[Extracted records]
────────

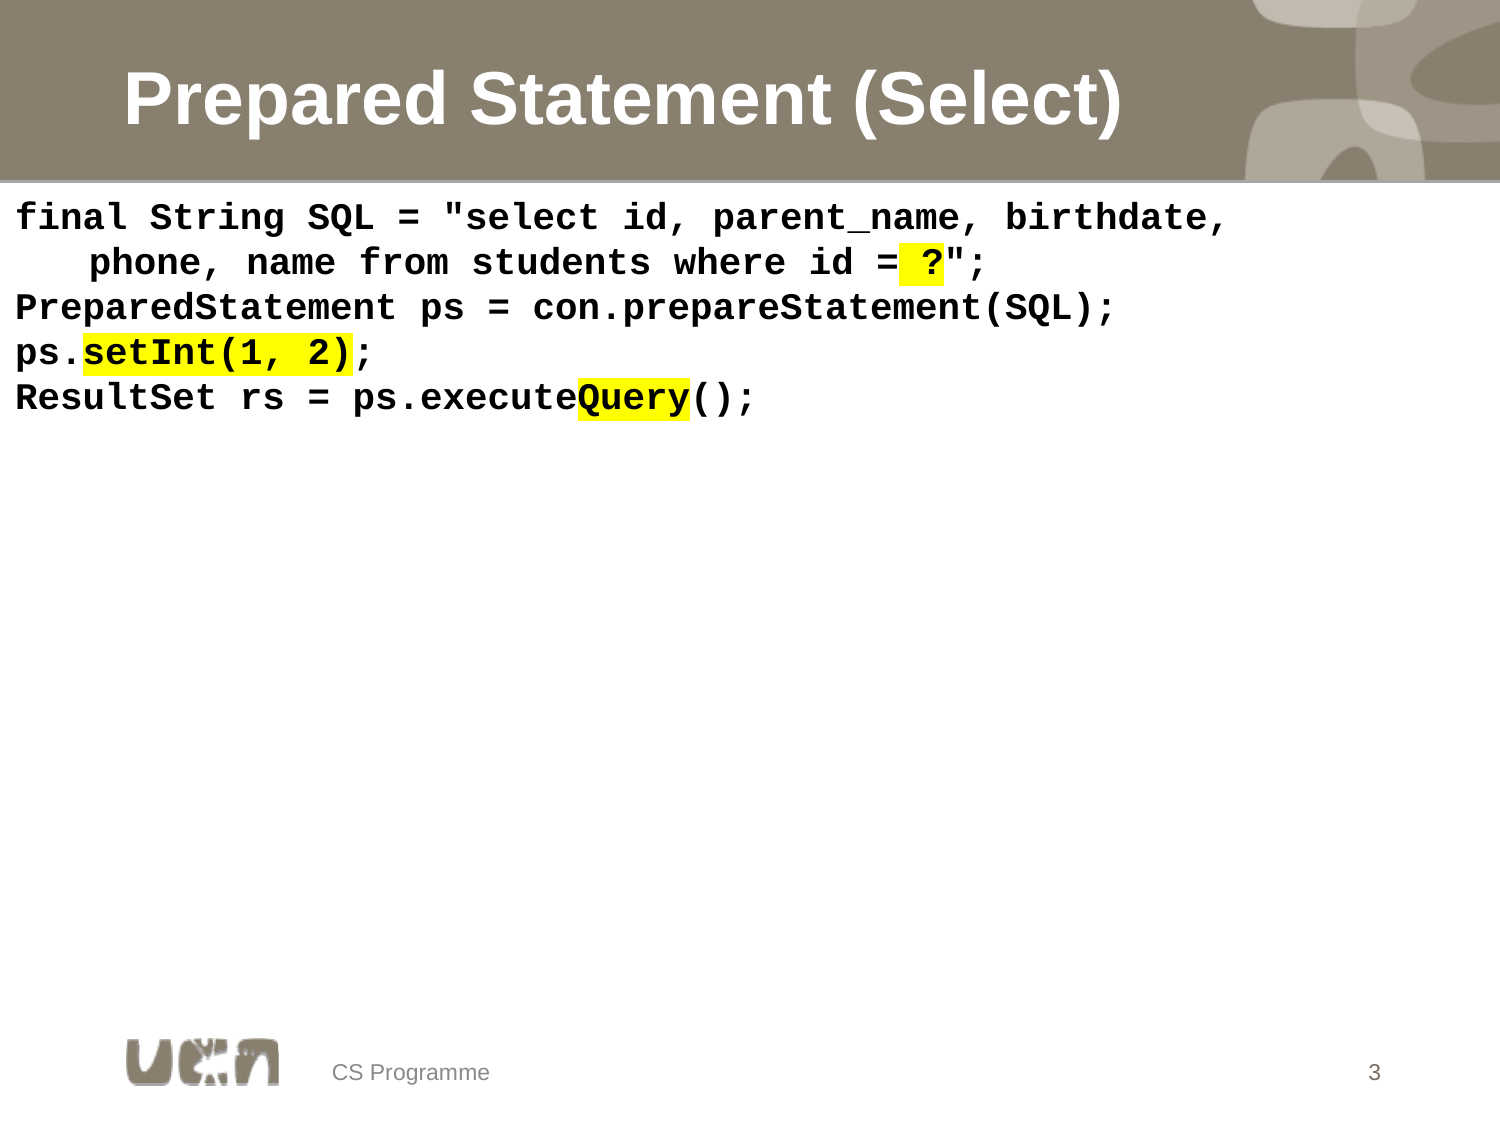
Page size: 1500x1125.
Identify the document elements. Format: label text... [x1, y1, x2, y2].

text_box <number> [1353, 1041, 1454, 1102]
text_box final String SQL = "select id, parent_name, birthdate, phone, name from students where id = ?"; PreparedStatement ps = con.prepareStatement(SQL); ps.setInt(1, 2); ResultSet rs = ps.executeQuery(); [0, 185, 1411, 470]
text_box CS Programme [316, 1041, 1233, 1102]
text_box Prepared Statement (Select) [108, 41, 1140, 148]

────────

Given instruction: Output each line of the data above again without any change, and leave the pictures out.

Task output:
Page size: 1500x1125.
Identify the document elements. Format: label text... [x1, y1, x2, y2].

text_box <number> [1353, 1041, 1454, 1102]
text_box final String SQL = "select id, parent_name, birthdate, phone, name from students where id = ?"; PreparedStatement ps = con.prepareStatement(SQL); ps.setInt(1, 2); ResultSet rs = ps.executeQuery(); [0, 185, 1411, 470]
text_box CS Programme [316, 1041, 1233, 1102]
text_box Prepared Statement (Select) [108, 41, 1140, 148]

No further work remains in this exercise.